======== EXERCISE INPUTS

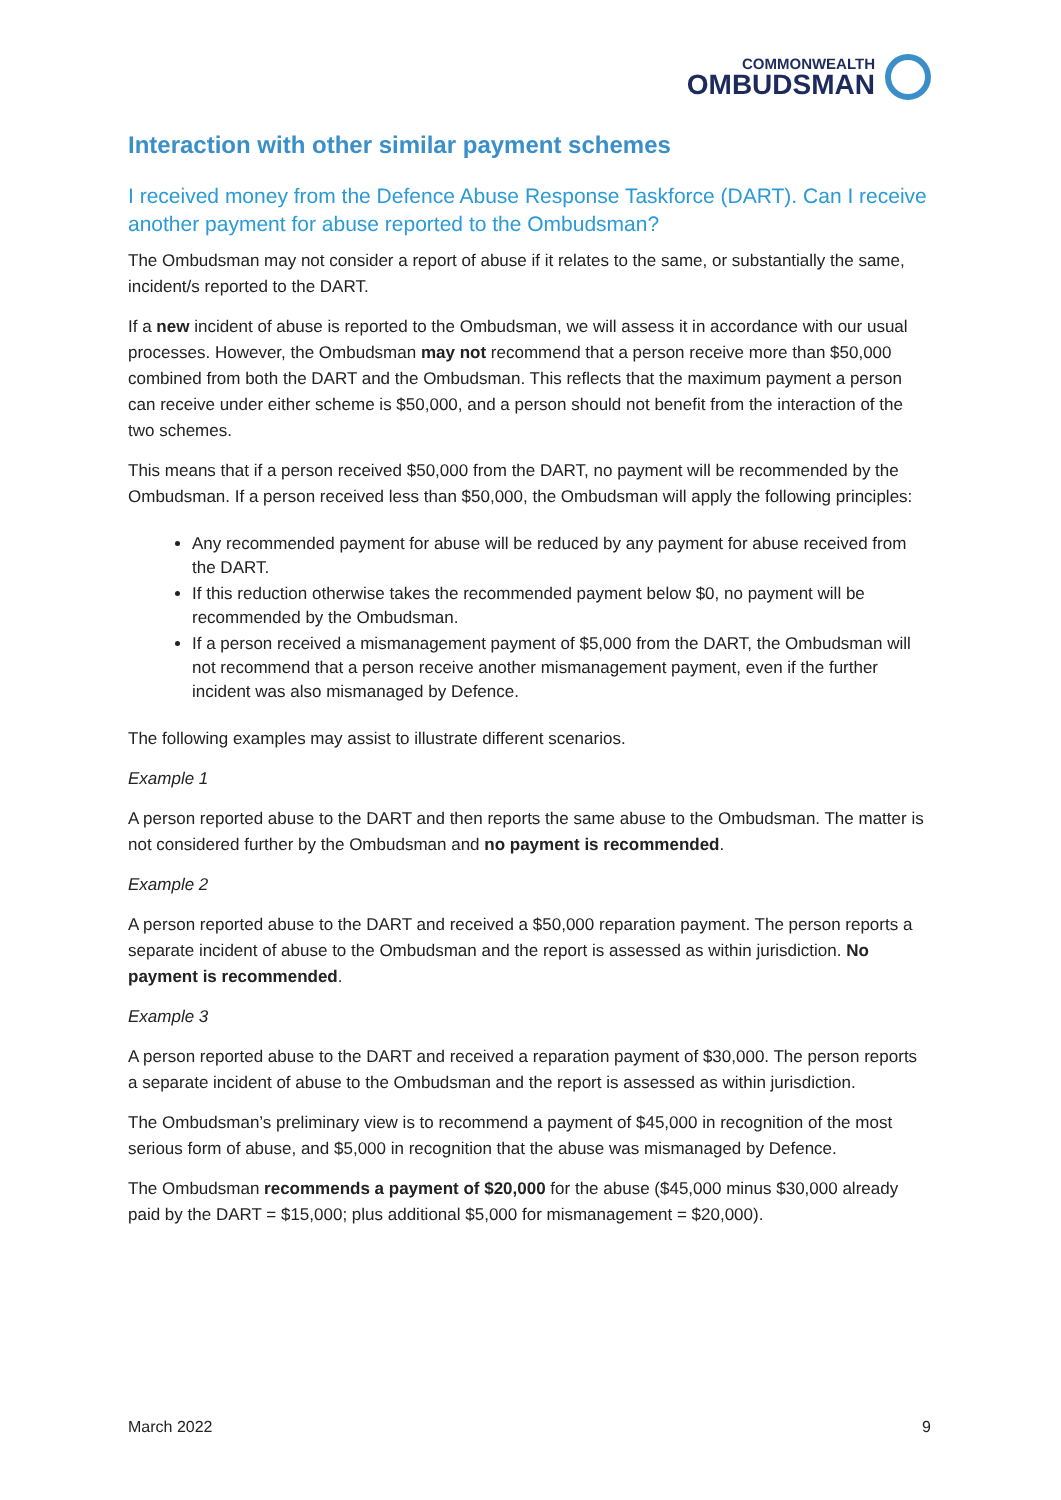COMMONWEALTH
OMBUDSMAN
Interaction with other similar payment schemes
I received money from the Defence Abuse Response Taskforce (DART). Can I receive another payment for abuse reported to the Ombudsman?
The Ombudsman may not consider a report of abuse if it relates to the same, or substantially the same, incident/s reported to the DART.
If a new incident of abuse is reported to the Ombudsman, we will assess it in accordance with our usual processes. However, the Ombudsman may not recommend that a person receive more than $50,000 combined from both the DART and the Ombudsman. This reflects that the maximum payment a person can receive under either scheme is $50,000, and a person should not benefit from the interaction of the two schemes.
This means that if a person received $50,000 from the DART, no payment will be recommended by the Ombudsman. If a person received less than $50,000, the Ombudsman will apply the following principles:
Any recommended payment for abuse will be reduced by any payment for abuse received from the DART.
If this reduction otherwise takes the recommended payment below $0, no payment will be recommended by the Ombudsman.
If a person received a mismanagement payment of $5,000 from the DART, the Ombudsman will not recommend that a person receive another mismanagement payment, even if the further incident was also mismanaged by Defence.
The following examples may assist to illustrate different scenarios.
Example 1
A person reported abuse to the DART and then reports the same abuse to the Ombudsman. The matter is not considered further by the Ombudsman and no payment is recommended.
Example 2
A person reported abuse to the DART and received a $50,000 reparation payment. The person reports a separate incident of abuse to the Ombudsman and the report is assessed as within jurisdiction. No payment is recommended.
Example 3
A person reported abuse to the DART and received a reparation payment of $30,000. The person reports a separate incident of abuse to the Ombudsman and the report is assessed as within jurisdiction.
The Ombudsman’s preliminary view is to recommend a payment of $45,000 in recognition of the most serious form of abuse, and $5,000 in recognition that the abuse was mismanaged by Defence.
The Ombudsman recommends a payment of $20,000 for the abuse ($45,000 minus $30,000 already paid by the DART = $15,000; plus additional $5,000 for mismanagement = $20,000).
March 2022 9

================
======== EXERCISE INPUTS

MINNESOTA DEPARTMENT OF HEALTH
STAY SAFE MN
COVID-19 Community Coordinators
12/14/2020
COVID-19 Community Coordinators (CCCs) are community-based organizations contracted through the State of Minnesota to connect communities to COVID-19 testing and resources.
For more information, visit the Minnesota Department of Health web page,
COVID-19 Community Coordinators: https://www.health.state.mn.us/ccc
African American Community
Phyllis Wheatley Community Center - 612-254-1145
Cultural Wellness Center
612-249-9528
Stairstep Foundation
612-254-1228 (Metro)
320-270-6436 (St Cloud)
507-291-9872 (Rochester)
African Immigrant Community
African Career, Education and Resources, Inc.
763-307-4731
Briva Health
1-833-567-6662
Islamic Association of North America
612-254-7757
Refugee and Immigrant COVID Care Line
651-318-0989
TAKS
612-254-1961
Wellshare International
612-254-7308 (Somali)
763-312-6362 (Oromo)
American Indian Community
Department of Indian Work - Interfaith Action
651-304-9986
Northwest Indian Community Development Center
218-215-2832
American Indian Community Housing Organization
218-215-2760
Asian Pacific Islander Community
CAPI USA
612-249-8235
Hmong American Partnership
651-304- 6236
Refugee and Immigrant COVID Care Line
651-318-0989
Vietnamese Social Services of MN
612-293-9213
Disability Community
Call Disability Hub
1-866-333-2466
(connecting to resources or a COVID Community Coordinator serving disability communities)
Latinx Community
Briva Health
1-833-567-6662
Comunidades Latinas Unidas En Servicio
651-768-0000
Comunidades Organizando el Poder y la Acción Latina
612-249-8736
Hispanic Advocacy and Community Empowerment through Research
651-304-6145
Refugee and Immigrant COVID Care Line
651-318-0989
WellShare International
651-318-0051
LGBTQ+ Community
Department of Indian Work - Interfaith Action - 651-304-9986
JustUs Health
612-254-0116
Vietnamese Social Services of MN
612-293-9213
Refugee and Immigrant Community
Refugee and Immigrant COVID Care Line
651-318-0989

================
======== EXERCISE INPUTS

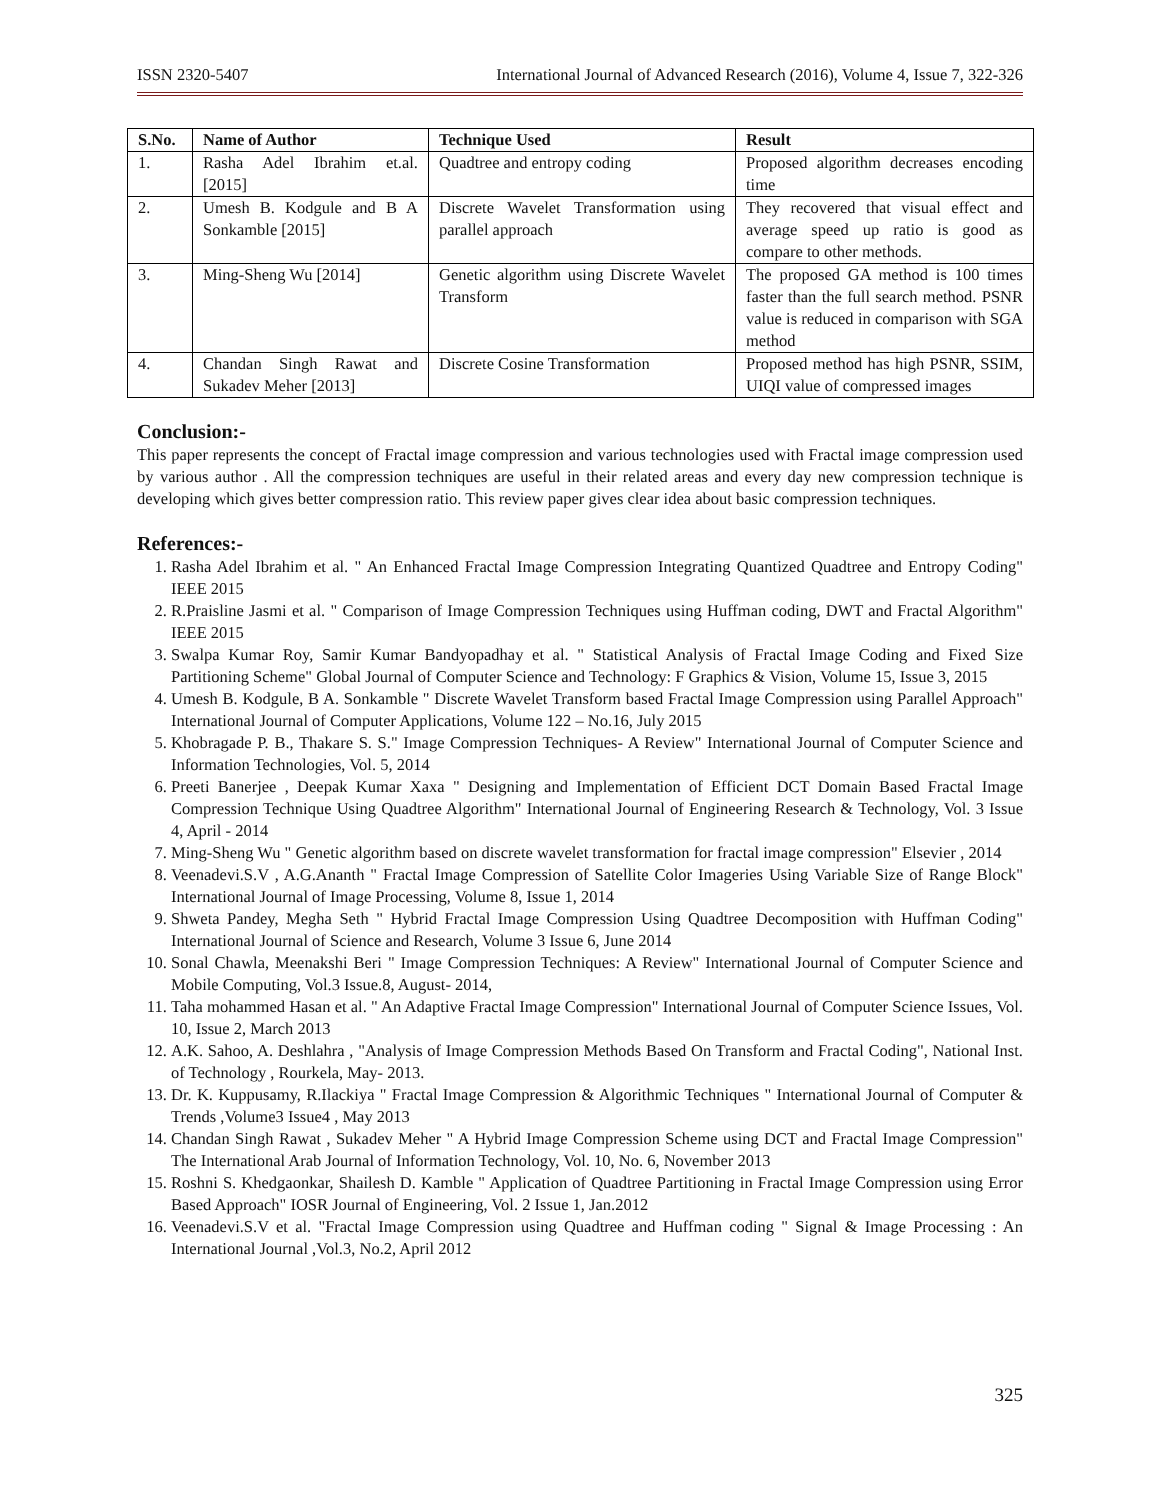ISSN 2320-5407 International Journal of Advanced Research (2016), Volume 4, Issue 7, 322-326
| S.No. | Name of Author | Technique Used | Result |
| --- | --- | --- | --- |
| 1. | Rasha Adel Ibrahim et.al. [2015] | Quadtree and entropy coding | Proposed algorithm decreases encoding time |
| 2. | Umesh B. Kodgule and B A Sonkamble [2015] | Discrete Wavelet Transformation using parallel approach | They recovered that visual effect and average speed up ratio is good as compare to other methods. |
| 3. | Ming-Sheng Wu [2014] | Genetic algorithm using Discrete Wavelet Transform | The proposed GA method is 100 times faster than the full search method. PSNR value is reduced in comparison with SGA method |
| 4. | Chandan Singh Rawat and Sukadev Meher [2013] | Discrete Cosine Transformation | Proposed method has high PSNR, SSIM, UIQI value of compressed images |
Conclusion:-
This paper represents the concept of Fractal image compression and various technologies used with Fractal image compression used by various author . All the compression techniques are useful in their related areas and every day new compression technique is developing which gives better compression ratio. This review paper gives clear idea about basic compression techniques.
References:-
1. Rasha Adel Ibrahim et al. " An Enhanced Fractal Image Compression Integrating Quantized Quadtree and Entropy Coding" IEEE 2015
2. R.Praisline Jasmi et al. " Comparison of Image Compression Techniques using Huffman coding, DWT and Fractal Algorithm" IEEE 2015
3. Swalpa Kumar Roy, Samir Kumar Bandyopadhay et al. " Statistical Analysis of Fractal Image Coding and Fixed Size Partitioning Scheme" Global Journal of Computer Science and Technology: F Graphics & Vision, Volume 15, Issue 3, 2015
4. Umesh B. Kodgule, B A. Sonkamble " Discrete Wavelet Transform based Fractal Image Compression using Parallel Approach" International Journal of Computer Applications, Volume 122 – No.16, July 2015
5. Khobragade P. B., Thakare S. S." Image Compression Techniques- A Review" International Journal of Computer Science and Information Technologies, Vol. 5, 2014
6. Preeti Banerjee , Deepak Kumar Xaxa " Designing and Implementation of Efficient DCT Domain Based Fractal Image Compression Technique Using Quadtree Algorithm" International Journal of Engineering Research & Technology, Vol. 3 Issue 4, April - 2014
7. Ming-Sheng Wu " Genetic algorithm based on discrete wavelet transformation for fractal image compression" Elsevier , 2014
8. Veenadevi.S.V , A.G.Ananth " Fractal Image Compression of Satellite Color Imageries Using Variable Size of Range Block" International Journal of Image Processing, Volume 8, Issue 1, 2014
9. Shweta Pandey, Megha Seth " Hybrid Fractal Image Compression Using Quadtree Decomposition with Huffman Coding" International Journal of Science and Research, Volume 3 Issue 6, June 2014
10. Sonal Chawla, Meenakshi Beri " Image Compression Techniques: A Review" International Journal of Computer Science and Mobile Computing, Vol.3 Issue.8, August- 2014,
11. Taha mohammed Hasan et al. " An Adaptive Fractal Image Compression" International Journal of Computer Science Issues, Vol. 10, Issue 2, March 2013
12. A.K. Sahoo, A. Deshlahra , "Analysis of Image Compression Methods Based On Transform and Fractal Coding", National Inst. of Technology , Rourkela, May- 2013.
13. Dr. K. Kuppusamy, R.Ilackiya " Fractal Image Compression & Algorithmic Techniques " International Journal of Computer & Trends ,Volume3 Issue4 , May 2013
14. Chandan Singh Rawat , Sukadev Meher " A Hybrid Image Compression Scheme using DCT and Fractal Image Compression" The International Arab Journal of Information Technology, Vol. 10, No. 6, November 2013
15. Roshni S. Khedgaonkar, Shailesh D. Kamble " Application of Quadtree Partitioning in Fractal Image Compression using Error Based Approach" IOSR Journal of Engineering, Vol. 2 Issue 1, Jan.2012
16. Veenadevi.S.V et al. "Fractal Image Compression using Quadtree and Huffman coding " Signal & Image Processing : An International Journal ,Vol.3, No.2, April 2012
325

================

### WHAT IS REQUIRED
Each line above with the word "Chandan" needs to be copied.

### EXERCISE RESULT
| 4. | Chandan Singh Rawat and Sukadev Meher [2013] | Discrete Cosine Transformation | Proposed method has high PSNR, SSIM, UIQI value of compressed images |
14. Chandan Singh Rawat , Sukadev Meher " A Hybrid Image Compression Scheme using DCT and Fractal Image Compression" The International Arab Journal of Information Technology, Vol. 10, No. 6, November 2013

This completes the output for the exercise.